New York, Oct. 14: Six months after America Online bought Time Warner, the merged company’s top executives rejected arguments from its chief financial officer that they should back down from their ambitious promises to Wall Street, three senior executives involved in the company’s deliberations now say.
Instead, the executives waited two more months, until September 2001, to publicly acknowledge that the company would badly miss the financial projections made at the time of the merger.
The chief financial officer, J. Michael Kelly, made his case while preparing AOL Time Warner’s second-quarter earnings report in July 2001, arguing that a prolonged downturn in the advertising market was jeopardising the company’s promise of an annual operating profit, excluding certain charges, of $ 11 billion in the merger’s first year, the senior executives said.
But Kelly’s boss, Gerald M. Levin, the former chief executive, and Robert W. Pittman, the former co-chief operating officer, overruled him, arguing that the combination of new company-wide advertising deals and deep cost cuts could still make up for any shortfalls, the senior executives said.

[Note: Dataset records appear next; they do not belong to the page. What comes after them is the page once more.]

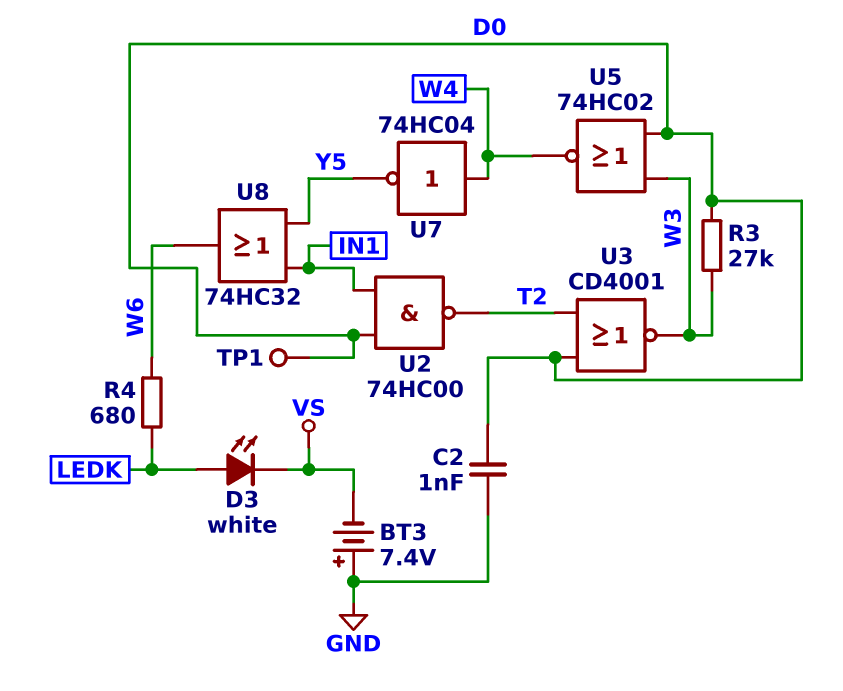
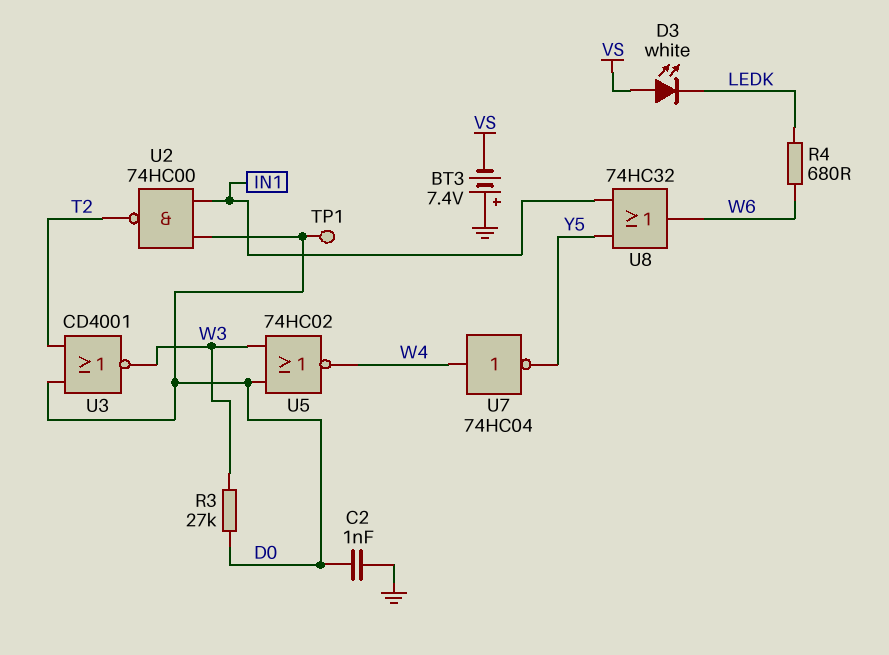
D3: LED white (A LEDK, K VS) -> LED white (A VS, K LEDK)

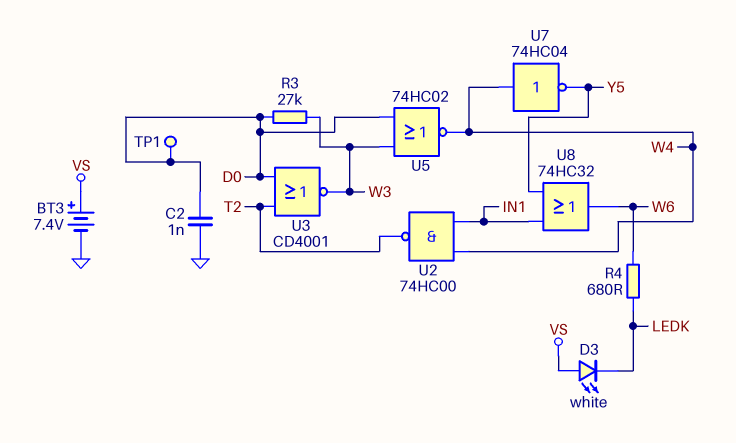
BT3: 7.4V (plus GND, minus VS) -> 7.4V (plus VS, minus GND)
U2: NAND 74HC00 (in D0, in IN1, out T2) -> NAND 74HC00 (in IN1, in W4, out T2)

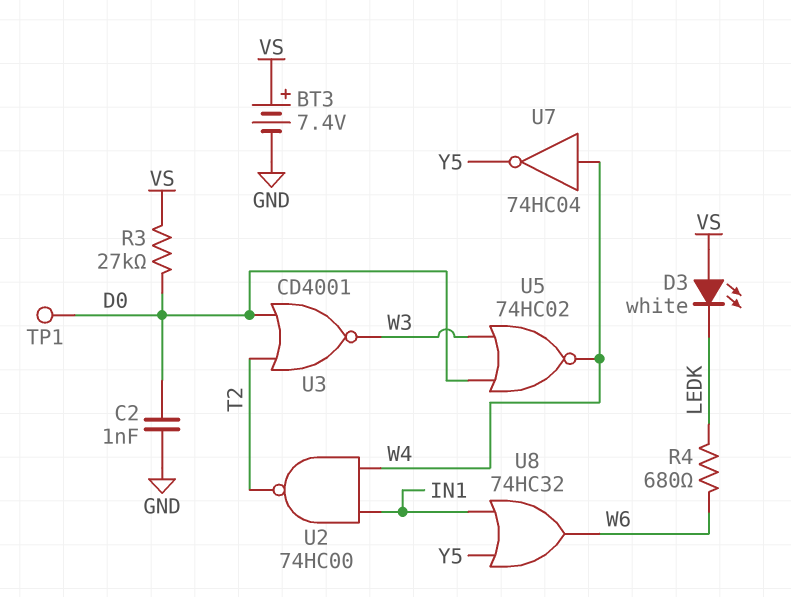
R3: 27k (D0, W3) -> 27k (D0, VS)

Richard D. Parsons, then co-chief operating officer and now chief executive, heard Kelly’s arguments but remained largely quiet on the subject, these executives said, while Stephen M. Case, the company’s chairman, was largely absent from the deliberations and did not get involved. In the end, after the September 11 attacks, the company missed its target by $ 1.35 billion.
Corporate chief executives and financial officers often have spirited debates about their projections, and Kelly eventually signed off on the company’s public statements. But his caution in July 2001 suggests that AOL Time Warner’s top executives may have been more aware of the risks to the company’s results than they have previously acknowledged.
Kelly was the executive most directly responsible for the company’s financial reports and was the chief financial officer of AOL before the merger, so he had a unique familiarity with its books as well as those of the merged company.
The Securities and Exchange Commission and the Justice Department are investigating the possibility that AOL temporarily inflated its advertising revenue around the time it acquired Time Warner, and one question they are asking is how much Kelly and his colleagues knew about the precariousness of AOL’s finances, people involved in the investigations have said.
New information emerging in light of the investigations suggests that even by the time the merger was complete, AOL’s advertising and marketing revenue — the most crucial component of the combined company’s profits and growth — already depended on a variety of unusual deals creating the temporary but unsustainable appearance of strong demand for its services. More than $ 500 million of AOL’s advertising, marketing and other revenue between June 2000 and July 2001 derived from anomalous soon-to-expire deals.
The question of what the company’s top executives knew, or should have known, about the undisclosed risks hiding in AOL’s apparently robust results has become central to the company’s credibility on Wall Street.